Aim of the exercise:
An exact restatement of the data below, with the pictures removed, is the required answer.

Dataset excerpt:

%%

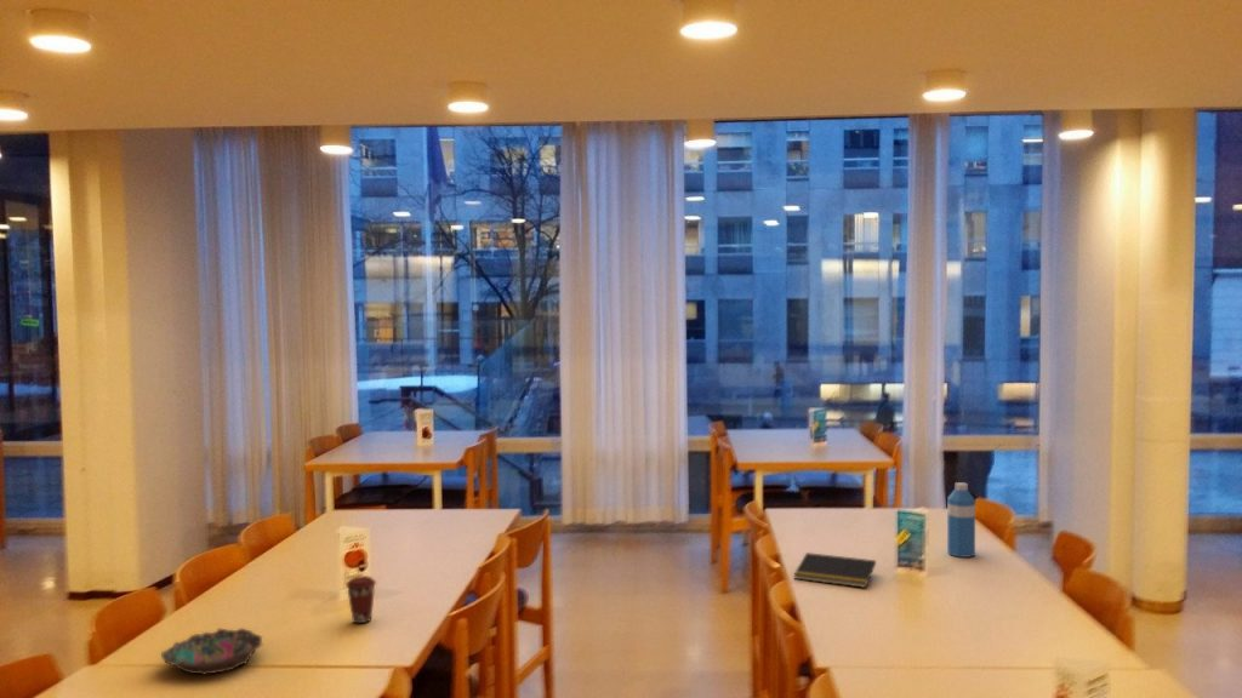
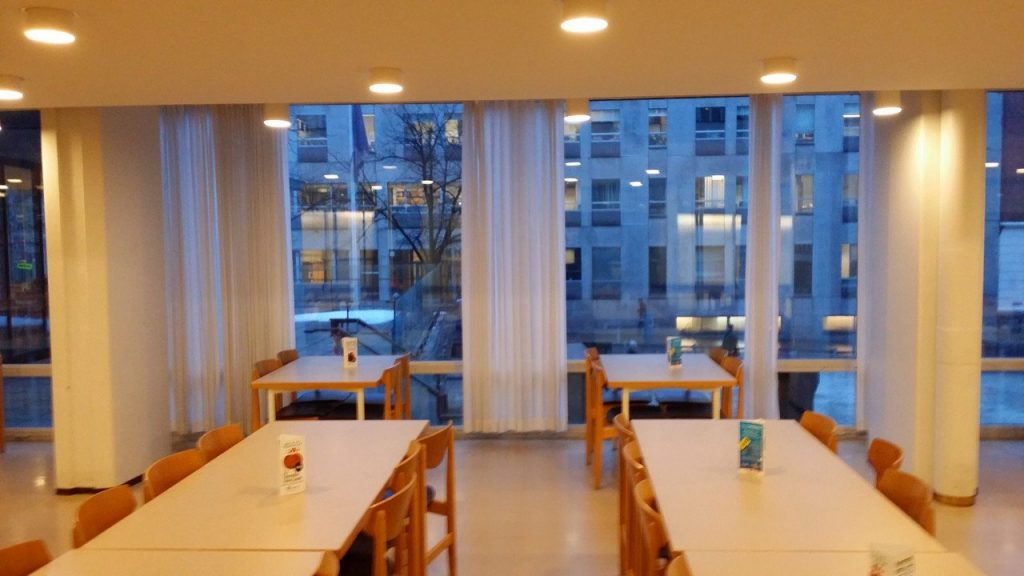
- bowl [160,627,263,676]
- water bottle [946,481,976,559]
- coffee cup [344,574,377,624]
- notepad [792,551,877,589]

%%

Solution for this exercise:
- bowl [160,627,263,676]
- water bottle [946,481,976,559]
- coffee cup [344,574,377,624]
- notepad [792,551,877,589]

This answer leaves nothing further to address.